Bunlar, AKP/Devletin uzun vadede bölgede iskana tabi tutacağı Arap Kemeri olarak belirtilen bölgedeki toplumsal demografiyi bozmaya ve değiştirmeye dönük bir sinsi politikadır.
Mayasında DAİŞ/İŞİD’in örgütlenip kullanılacağı Arap sünni Vahabiliğinin Alevi ve Kürt düşmanlığında kin ve nefreti ayuka çıkmış , devletin her fırsatta kullandığı bu (geçici olmayan) mülteciler artık bölge halkı olarak kısa zamanda nüfusa kaydedilerek AKP nin oy potansiyeline katılacaktır. Maraşın büyük şehir edilmesiyle birlikte ,bir çok köy ve kasabanın idari planlanması ile oynanarak ,Narlı, Evirli ,Barış gibi beldelerde kürt ve alevi nufusun ağırlıkta olduğu belediyeler ortadan kaldırılmış veya Pazarcık köylerinin yarısı şehir merkezine bağlanarak ,yönetsel iradesi kotrol altına alınmak istenmiştir.
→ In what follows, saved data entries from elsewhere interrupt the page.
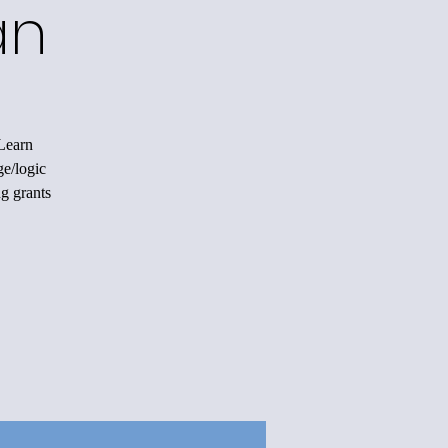
an
 Learn
ge/logic
ng grants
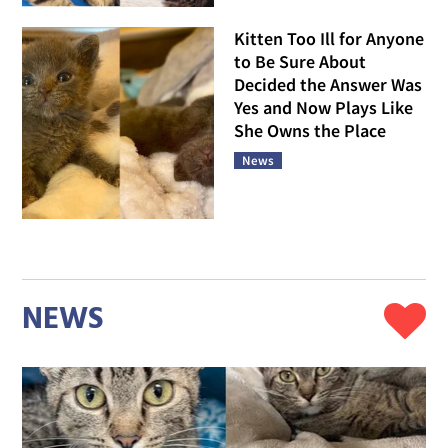
Kitten Too Ill for Anyone
to Be Sure About
Decided the Answer Was
Yes and Now Plays Like
She Owns the Place
News
NEWS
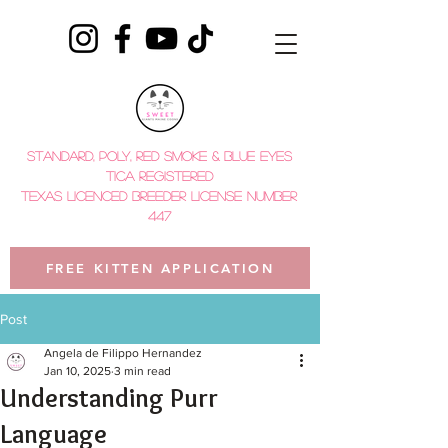
STANDARD, POLY, red smoke & BLUE EYES
tica registered
TEXAS LICENCED BREEDER LICENSE NUMBER
447
FREE KITTEN APPLICATION
Post
Angela de Filippo Hernandez
Jan 10, 2025
3 min read
Understanding Purr
Language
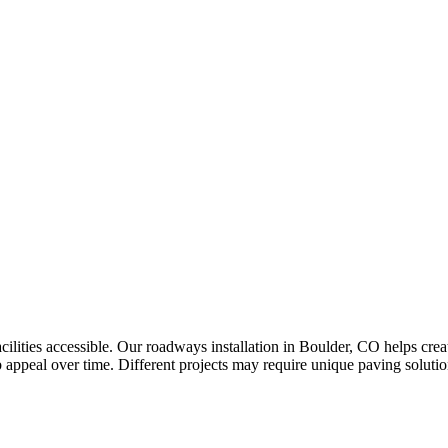
ilities accessible. Our roadways installation in Boulder, CO helps crea
appeal over time. Different projects may require unique paving solution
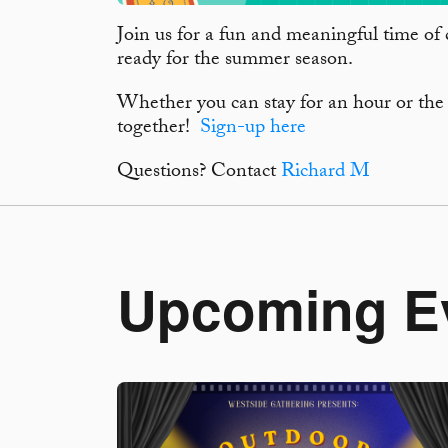
Join us for a fun and meaningful time of 
ready for the summer season.
Whether you can stay for an hour or the
together!
Sign-up here
Questions? Contact
Richard M
Upcoming E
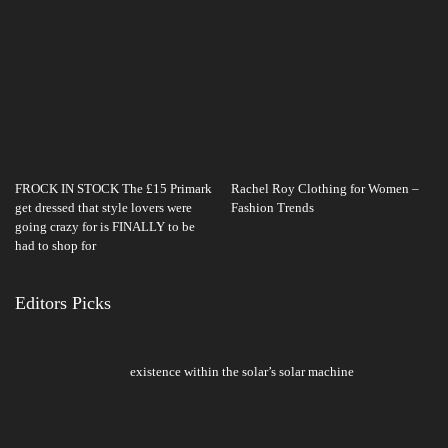
FROCK IN STOCK The £15 Primark
Rachel Roy Clothing for Women –
get dressed that style lovers were
Fashion Trends
going crazy for is FINALLY to be
had to shop for
Editors Picks
existence within the solar’s solar machine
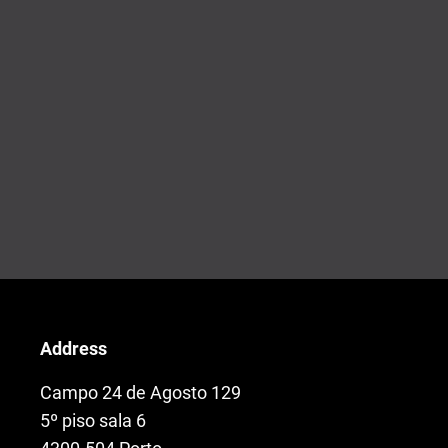
Address
Campo 24 de Agosto 129
5º piso sala 6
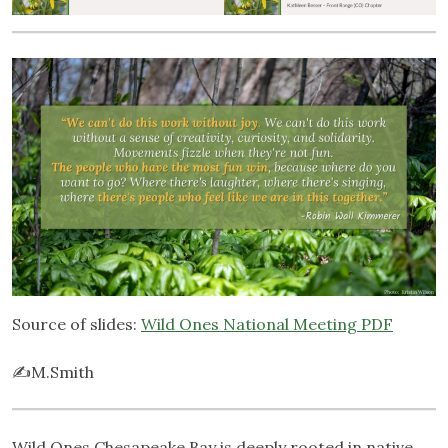
Source of slides:
Wild Ones National Meeting PDF
✍️M.Smith
Wild Ones Chesapeake Bay is deeply rooted in native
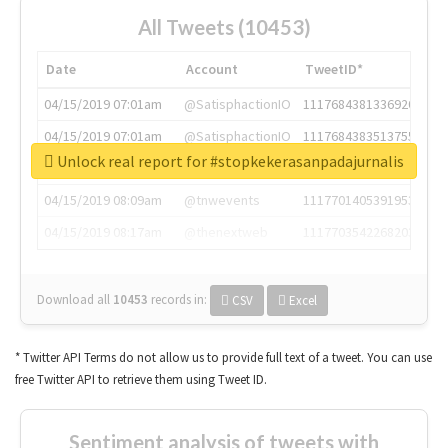
All Tweets (10453)
Date
Account
TweetID*
04/15/2019 07:01am
@SatisphactionIO
1117684381336920064
04/15/2019 07:01am
@SatisphactionIO
1117684383513755649
Unlock real report for #stopkekerasanpadajurnalis
04/15/2019 07:03am
@annaercilla
1117684805876027392
04/15/2019 08:09am
@tnwevents
1117701405391953920
04/15/2019 08:17am
@thenextweb
1117703542268203008
Download all
10453
records
in:
CSV
Excel
* Twitter API Terms do not allow us to provide full text of a tweet. You can use
free Twitter API to retrieve them using Tweet ID.
Sentiment analysis of tweets with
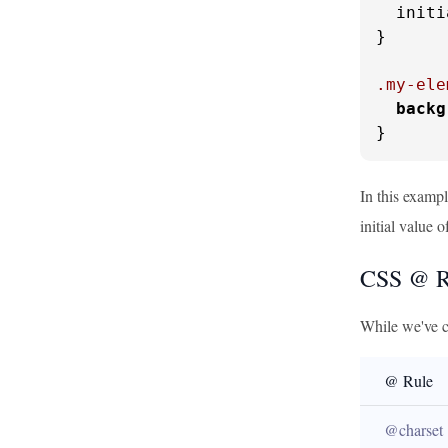
  initi
}

.my-ele
backg
}
In this exampl
initial value 
CSS @ Ru
While we've c
@ Rule
@charset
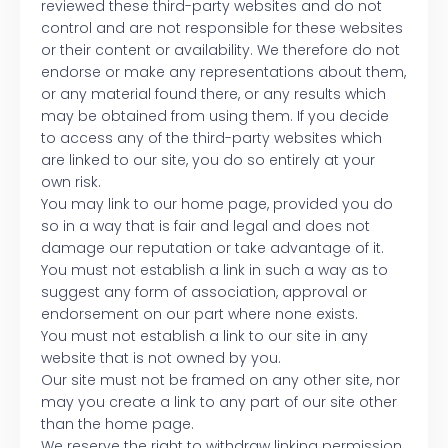
reviewed these third-party websites and do not
control and are not responsible for these websites
or their content or availability. We therefore do not
endorse or make any representations about them,
or any material found there, or any results which
may be obtained from using them. If you decide
to access any of the third-party websites which
are linked to our site, you do so entirely at your
own risk.
You may link to our home page, provided you do
so in a way that is fair and legal and does not
damage our reputation or take advantage of it.
You must not establish a link in such a way as to
suggest any form of association, approval or
endorsement on our part where none exists.
You must not establish a link to our site in any
website that is not owned by you.
Our site must not be framed on any other site, nor
may you create a link to any part of our site other
than the home page.
We reserve the right to withdraw linking permission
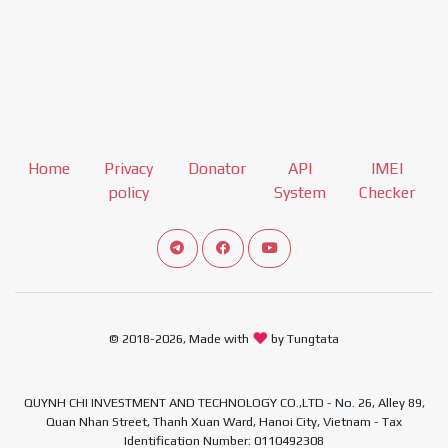
Home
Privacy
Donator
API
IMEI
policy
System
Checker
Connect telegram channel
View our Facebook Fan Page
View our Youtube channel
© 2018-2026, Made with
by Tungtata
QUYNH CHI INVESTMENT AND TECHNOLOGY CO.,LTD - No. 26, Alley 89,
Quan Nhan Street, Thanh Xuan Ward, Hanoi City, Vietnam - Tax
Identification Number: 0110492308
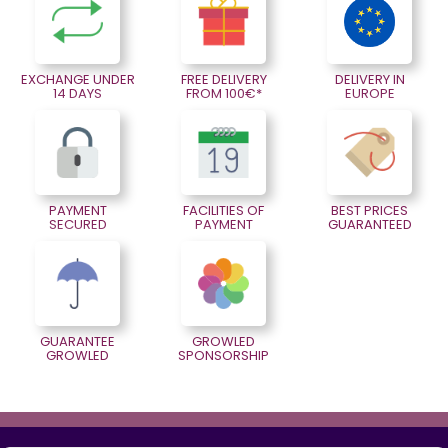
EXCHANGE UNDER
FREE DELIVERY
DELIVERY IN
14 DAYS
FROM 100€*
EUROPE
PAYMENT
FACILITIES OF
BEST PRICES
SECURED
PAYMENT
GUARANTEED
GUARANTEE
GROWLED
GROWLED
SPONSORSHIP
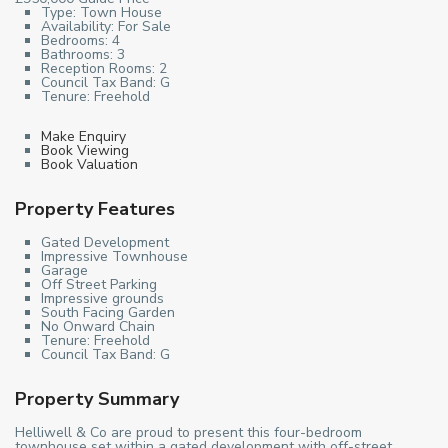
Type:
Town House
Availability:
For Sale
Bedrooms:
4
Bathrooms:
3
Reception Rooms:
2
Council Tax Band:
G
Tenure:
Freehold
Make Enquiry
Book Viewing
Book Valuation
Property Features
Gated Development
Impressive Townhouse
Garage
Off Street Parking
Impressive grounds
South Facing Garden
No Onward Chain
Tenure: Freehold
Council Tax Band: G
Property Summary
Helliwell & Co are proud to present this four-bedroom
townhouse set within a gated development with off-street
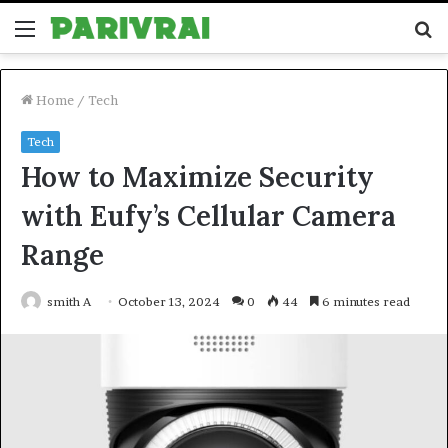
Menu
S
fo
Home
/
Tech
Tech
How to Maximize Security
with Eufy’s Cellular Camera
Range
smith A
October 13, 2024
0
44
6 minutes read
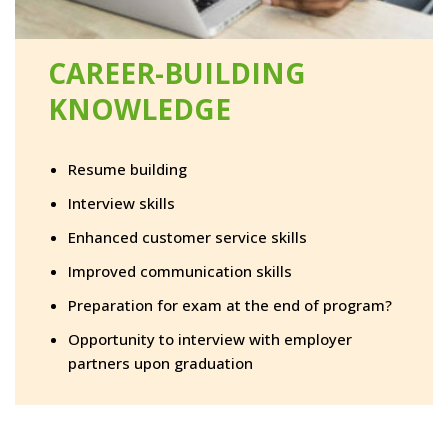
CAREER-BUILDING
KNOWLEDGE
Resume building
Interview skills
Enhanced customer service skills
Improved communication skills
Preparation for exam at the end of program?
Opportunity to interview with employer
partners upon graduation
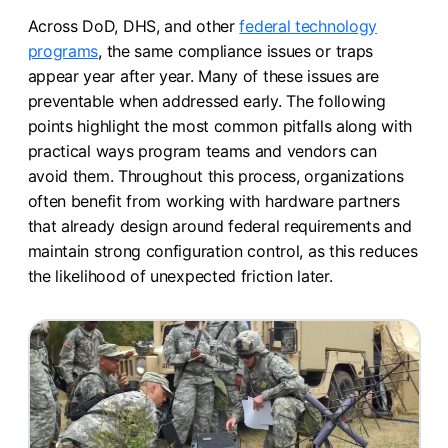
Across DoD, DHS, and other
federal technology
programs
, the same compliance issues or traps
appear year after year. Many of these issues are
preventable when addressed early. The following
points highlight the most common pitfalls along with
practical ways program teams and vendors can
avoid them. Throughout this process, organizations
often benefit from working with hardware partners
that already design around federal requirements and
maintain strong configuration control, as this reduces
the likelihood of unexpected friction later.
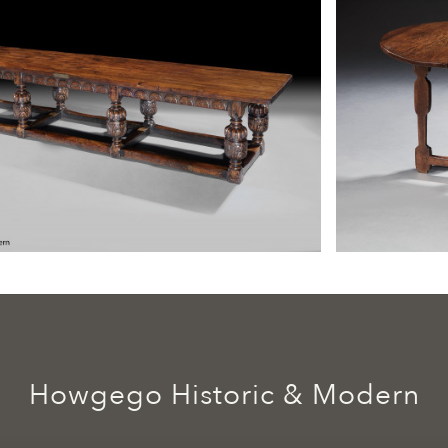
Howgego Historic & Modern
Bizler bu nedenle bu Kampı bir tehdit olarak algılıyoruz. Bu sıradan bir Mülteci kampı değil, İŞİD’in bir eğitim ve saldırı kampıdır. Bu kamp bölgede huzur bozan bir odak olacaktır. 25 bin kişiyi 300 dönümlük bir yere yerleştirmek ne mümkün ne de,asgari insani yaşama uygundur. Diğer tarafdan bölgede yaşayan Kürt ve Alevi halkın tarımsal çalışma ve yaşam alanını kullanması imkansız hale gelecektir.Kadınlar, kızlar,çocuklar büyük bir tehdit altında dışarı çıkamayacak,işine gidemez hale gelecektir. Adeta hapis hayatı yaşayacaklardır.Buna razı olmamız mümkün değildir. Devlet bu sorunu ,bölge halkının sesine ve taleplerine kulak vererek çözmelidir. Bu mülteciler daha az sayıda ve Göksun, Andırın, Maraş merkez Sünni bölgelerdeki kırsal alanlarda ikame edilebilinir.
Bu konuda verilecek mücadele başta biz bölgede yaşayan veya yurtdışında olan Maraşlı kürt ve alevilere düşmektedir. Bu mücadelede sonuç almak için örgütlü bir çalışma şarttır. Gerek bölgededeki halk tepkisinin direk alanda olması ve Pazarcık, Narlı, Nurhak,Elbistan, Afşin,Bariş ve benzeri, halkımızın yoğunca yaşadığı yerlerdeki ,başta alevi kurumları olmak üzere sivil toplum kurumları ve mümkünse belediyelerin de desteğini alarak etkinlikler yapılabilinir. Avrupanın çeşitli ülkelerinde yaşayan Maraşlılar başta olmak üzere Kürt ve Alevi kurumların da desteği ile çeşitli Avrupa kurumları nezdinde ,bilgilendirme, hukuki girişim ve miting/yürüyüş gibi kamuoyu oluşturma etkinlikleri yapılabilinir. Bu çalışmaları planlayacak bir koordinasyona acil ihtiyaç vardır.